A pandemia provocou uma ruptura do teatro em Brasília quando ele vivia um renascimento. No ano passado, fui até a 508 Sul para assistir à peça O rinoceronte, de Ionesco, dirigida por Hugo Rodas. Dirigi-me ao guichê e pedi um ingresso para a peça. A bilheteira perguntou: “Mas, para qual peça? Temos quatro em cartaz”. Olhei para o lado e percebi que todas as quatro tinham fila para entrar na sala.
Mas a crise sanitária também provocou a criatividade. É o que podemos experimentar ao assistir ao Festival Cena Contemporânea. Ele é um dos maiores eventos de artes cênicas do país e da América Latina. Durante duas semanas, os brasilienses têm a chance preciosa de fazer uma imersão nas melhores produções do teatro local, nacional e internacional.
Antes da crise sanitária, ele invadia todos os teatros da cidade, com espetáculos brasilienses, nacionais e internacionais, instalando uma verdadeira babel transnacional das artes cênicas. Quase sempre, com salas lotadas.
No entanto, com a pandemia, o Cena teve de se reinventar em versão virtual. O interessante é que não se reduziu a ser um festival de teatro e dança filmado. Cada grupo inventou uma linguagem para expressar a sua proposta, mas sempre em uma perspectiva das artes cênicas. O grupo brasiliense de dança contemporânea Anti Status Quo, por exemplo, utilizou o formato da videoconferência para apresentar Juntos e separados.
No início, a gente vê a tela dividida em quadradinhos com cada um dos integrantes do grupo. Mas, aos poucos, os enquadramentos são subvertidos, os rostos se estilhaçam com interferências de signos, o espaço convencional se desintegra, a música entra e dita o ritmo vertiginoso. As imagens dançam em compasso de videoclipe. É uma linguagem em quadrinhos, milagre da multiplicação de imagens transbordantes, com sinais de bits e sons brasilienses rascantes ao fundo.
O título da peça dirigida por Francis Wilker é quase um manifesto: Aquilo que eles não podem demolir enquanto eu falar. É um encontro pungente com os fantasmas da Oficina do Perdiz, um teatro encravado na Asa Norte, demolido pela especulação imobiliária. A memória afetiva torna-se um ato de resistência e uma declaração de amor ao teatro.
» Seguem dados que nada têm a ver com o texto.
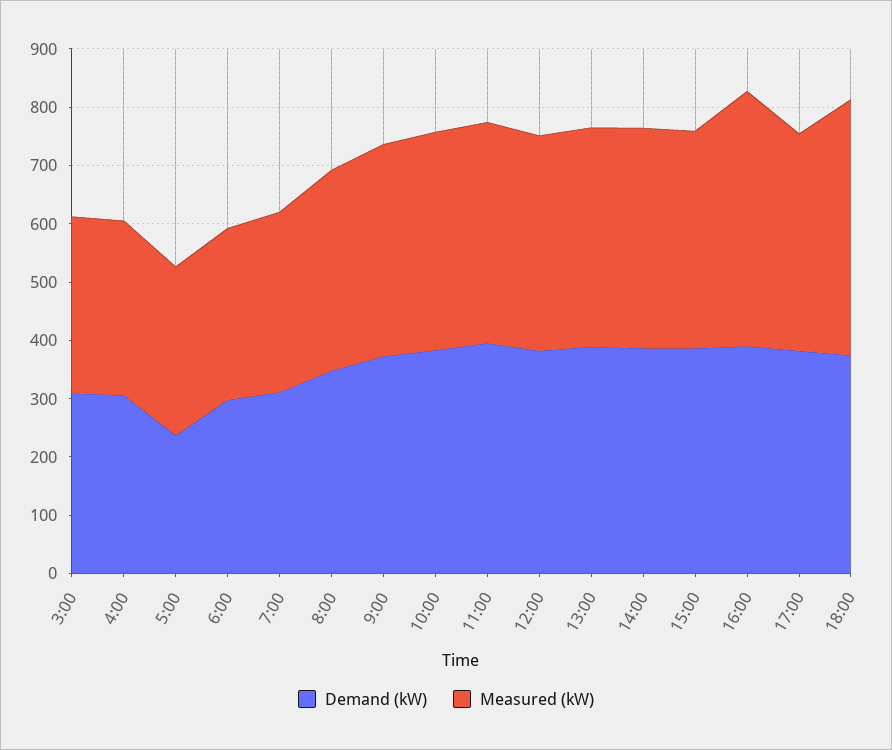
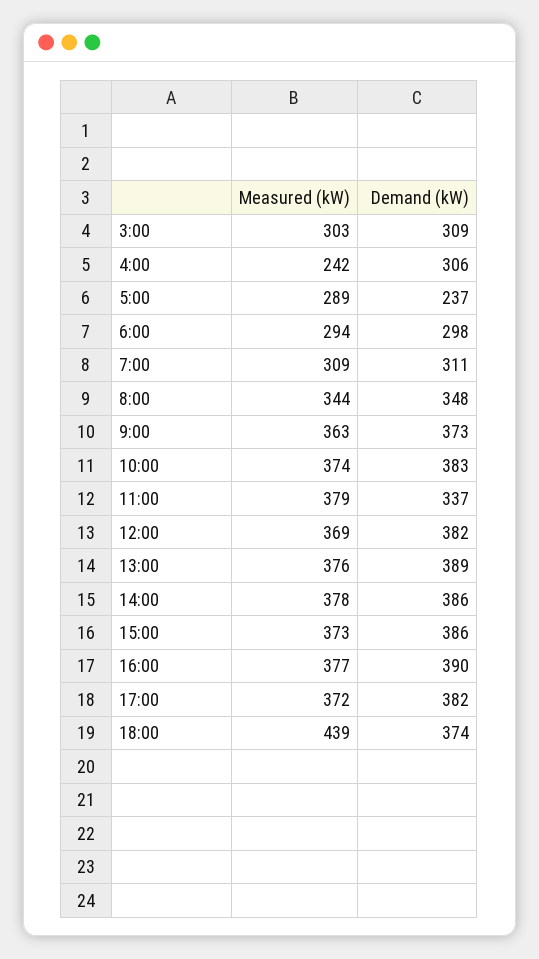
Measured (kW), 4:00: 300 -> 242
Demand (kW), 11:00: 400 -> 337
Measured (kW), 16:00: 440 -> 377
Há eventos que são mais do que eventos. Não se esgotam em si mesmos e continuam agindo em uma cidade depois que acontecem. Entram na corrente sanguínea da cultura. Esse é o caso do Cena Contemporânea. Todos os que amam o teatro na cidade beberam na sua fonte. É um evento que, a um só tempo, desprovincianiza a cidade e projeta os grupos que fazem teatro em uma cena contemporânea.
É muito importante a resistência do Cena, do Festival de Brasília do Cinema Brasileiro e do Clube do Choro, entre outros eventos e instituições essenciais para a cultura na cidade. O Cena prossegue até sexta, com exibições virtuais gratuitas no site do evento. Como bem dizia o embaixador Wladimir Murtinho: “Capital não pode ser passiva; capital tem de irradiar”.